There is no doubt that the rise of Nazism and the atrocities of the Holocaust inspired another such wave, as artists used doubles to confront the transformation of once liberal and open societies. Children became soldiers. Collaborators of murderers. Neighbor in the crowd. As if a switch had been flipped. It is the intimacy and familiarity of these changes that is so ominous, and what is more intimate and familiar than the duplicity of a person?
Once again, we are at a historical juncture where our physical and political worlds are changing too rapidly and with too many consequences for our minds to easily comprehend. That’s why I decided to start seeing my own ‘doppelganger’ as a narrow window through which to observe forces that I consider dangerous and that may be difficult to confront directly.
Instead of worrying that people would think she and I were one and the same, I became interested in how she had become the ‘doppelganger’ of her past self. Since I’d been obsessed with Wolf for almost a decade and a half, I knew she’d been involved in conspiracy culture for years (I’d sometimes be harassed online for the positions she took).
Before the pandemic, its underlying values seemed stable: feminism, sexual freedom, democracy, basic liberalism. Then, suddenly, they weren’t. In just a few months, I’ve seen him go from questioning the use of masks in schools to questioning the election results with Bannon.

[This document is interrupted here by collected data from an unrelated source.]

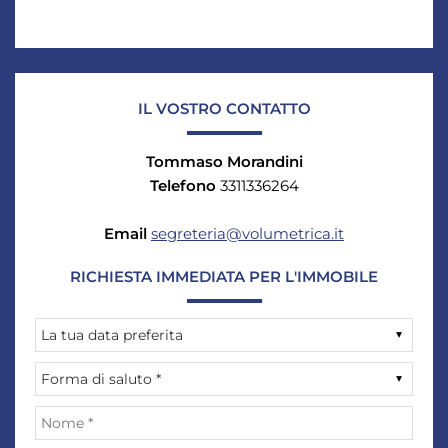
IL VOSTRO CONTATTO
Tommaso Morandini
Telefono
3311336264
Email
segreteria@volumetrica.it
RICHIESTA IMMEDIATA PER L'IMMOBILE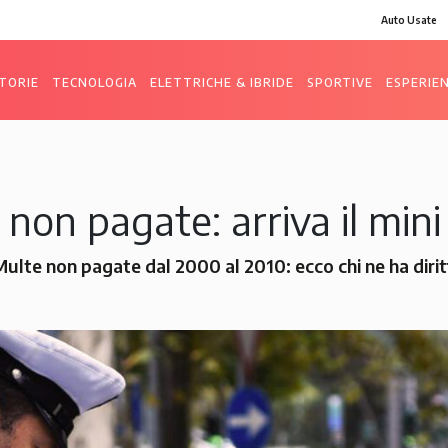
Auto Usate
TORIE
TECNOLOGIA
ELETTRICHE & IBRIDE
SPORTIVE
ESPERIE
non pagate: arriva il min
e Multe non pagate dal 2000 al 2010: ecco chi ne ha dir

He then engaged in revisionism on January 6, supporting the Supreme Court’s attack on abortion rights, posting about the firearms he owns and further warning that “they are declaring war on us.”

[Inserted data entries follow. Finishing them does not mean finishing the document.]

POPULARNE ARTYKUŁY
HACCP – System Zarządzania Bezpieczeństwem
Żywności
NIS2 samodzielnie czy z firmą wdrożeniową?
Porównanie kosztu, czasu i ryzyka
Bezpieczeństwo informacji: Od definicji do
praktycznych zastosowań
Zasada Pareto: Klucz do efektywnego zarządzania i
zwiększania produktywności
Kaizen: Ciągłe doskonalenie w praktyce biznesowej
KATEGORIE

Of course, this is a phenomenon that goes beyond Wolf. Many of us have seen it in people we know, once respected and even love now. We tell each other that we are stuck in “the Labyrinth,” lost in conspiratorial fantasies, adopting apocalyptic language, and seemingly inaccessible to reason or affection.
These changes are redrawing political maps, moving traditional liberals and parts of the New Age to the far right. A convoy of trucks in Canada in January 2022. Conspiracy theories led to an attempted coup in Germany later that year. The war that my ‘doppelganger’ warns about in the United States.
Which brings me to the form of ‘doppelganger’ that concerns me most: the fascist clown state that is the ever-present twin of Western liberal democracies, constantly threatening to swallow us in a fire of selective belonging and cruel contempt. Is. The image of the ‘doppelganger’ has been used for centuries to warn us about shadow versions of our collective selves, about these potentially monstrous futures.
Have our ‘doppelgängers’ captured us? Not yet, at least not all of them. But the pandemic, superimposed on so many other emergencies that have been suppressed for so long, has taken humanity to a place we have not been before, a place close but different, a kind of ‘doppelganger’ world. This is what explains the strangeness that so many of us are trying to put into words: everything is so familiar and yet just a little bit out of place. Unusual people, complex politics, and even, as artificial intelligence grows, the difficulty of distinguishing who is real and what is what.
That feeling of disorientation – not knowing who to trust or whom – that we tell each other about? Who among friends and loved ones seem strange? That’s because our world has changed, but, as if we’re collectively jetlagged, most of us remain in tune with the place and self with the rhythms and habits we left behind. Now is the time for you to be careful.
By showing us the supremacist values and violent behaviors that pose the greatest threat to our society, doppelgangers can nudge us toward more stable ground.